Experts carried out studies on mice to investigate where GREM1 is normally active in the development of the face and how alterations in the gene’s activity may affect the lip and palate.
Results indicate that it is not the loss of GREM1 function but rather its increased activity that causes the condition.
It is the second gene which has been shown to be linked to a condition in which a cleft of the lip and a cleft of the secondary palate occur together.
Dr Peters added: “These findings provide a framework for further analyses of GREM1 in human cell systems and model organisms, broadening our understanding of the processes that regulate the face’s shape.”
Although not life-threatening for patients with access to postnatal surgery, cleft lip and palate requires additional multidisciplinary care by specialists, including ear, nose and throat experts, orthodontists and speech therapists.
Children with the condition can have dental issues, speech problems and are at increased risk of serious ear infections and hearing loss.
Currently, scientists only have a fragmented picture about which genes are required for lip and palate development, and how environmental factors might interact with genetic risk factors.
To establish effective prevention strategies scientists must identify genetic risk factors and understand how gene-gene and gene-environment interactions interfere with lip and palate development.
As the use of personalised medicine increases, understanding how genetic changes alter foetal development will become increasingly relevant.
This is particularly important for conditions such as cleft lip and palate that appear to be caused by a combination of genetic and environmental factors, such as smoking or certain medicines used by the mother.
Further studies will focus on identifying genes and environmental factors that interact with GREM1.
Dr Laura Yates, consultant in clinical genetics at Newcastle upon Tyne Hospitals NHS Foundation Trust, said: “The families we meet in genetic clinics on a daily basis generally have two common questions.
“Firstly, what is the cause of the developmental anomaly affecting their child or themselves, and secondly, can it be treated or prevented in future pregnancies?
“Studies such as this contribute vital pieces of information that enable clinicians to provide patients with answers that are relevant to them and their family, not just general statistics.
“Our understanding of how genetic factors in both mother and foetus, and external or environmental influences impact on foetal development in the womb, is far from complete.
“This study takes us one step closer to being able to identify genetic changes that increase the chance of a particular form of cleft lip and palate re-occurring in a family, therefore to studying what can be done to reduce the chance of this happening in individuals who have this genetic change.”
Mother-of-five Joanne Brown knows first-hand the challenges faced by those with a cleft lip and palate.
The student nurse’s daughter, Emily, seven, was born with the condition and has had to undergo three operations so far with more expected in the years ahead.
Emily has coped well with her condition but having a cleft lip and palate has affected her speech and confidence.
Joanne, 33, of West Rainton, County Durham, who is married to David, 45, a joiner, welcomes the research into the condition.
She said: “I found out at my 20 week pregnancy scan that Emily had a cleft lip and palate.

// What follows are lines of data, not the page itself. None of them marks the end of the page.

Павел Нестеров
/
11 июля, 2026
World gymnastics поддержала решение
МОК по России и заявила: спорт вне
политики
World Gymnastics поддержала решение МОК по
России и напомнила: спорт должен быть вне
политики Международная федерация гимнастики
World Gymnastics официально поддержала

I was very upset as I didn’t know anything about the condition.
“Speech is a huge problem for Emily and she is shy around other children. She never used to look in the mirror and it has taken time for her to be able to do this.
“It’s so important that research is carried out as the condition is a lifelong problem for sufferers.
“This research is a significant step forward in understanding the condition. It would be phenomenal if, in the future, the chance of a cleft lip and palate occurring could be reduced.”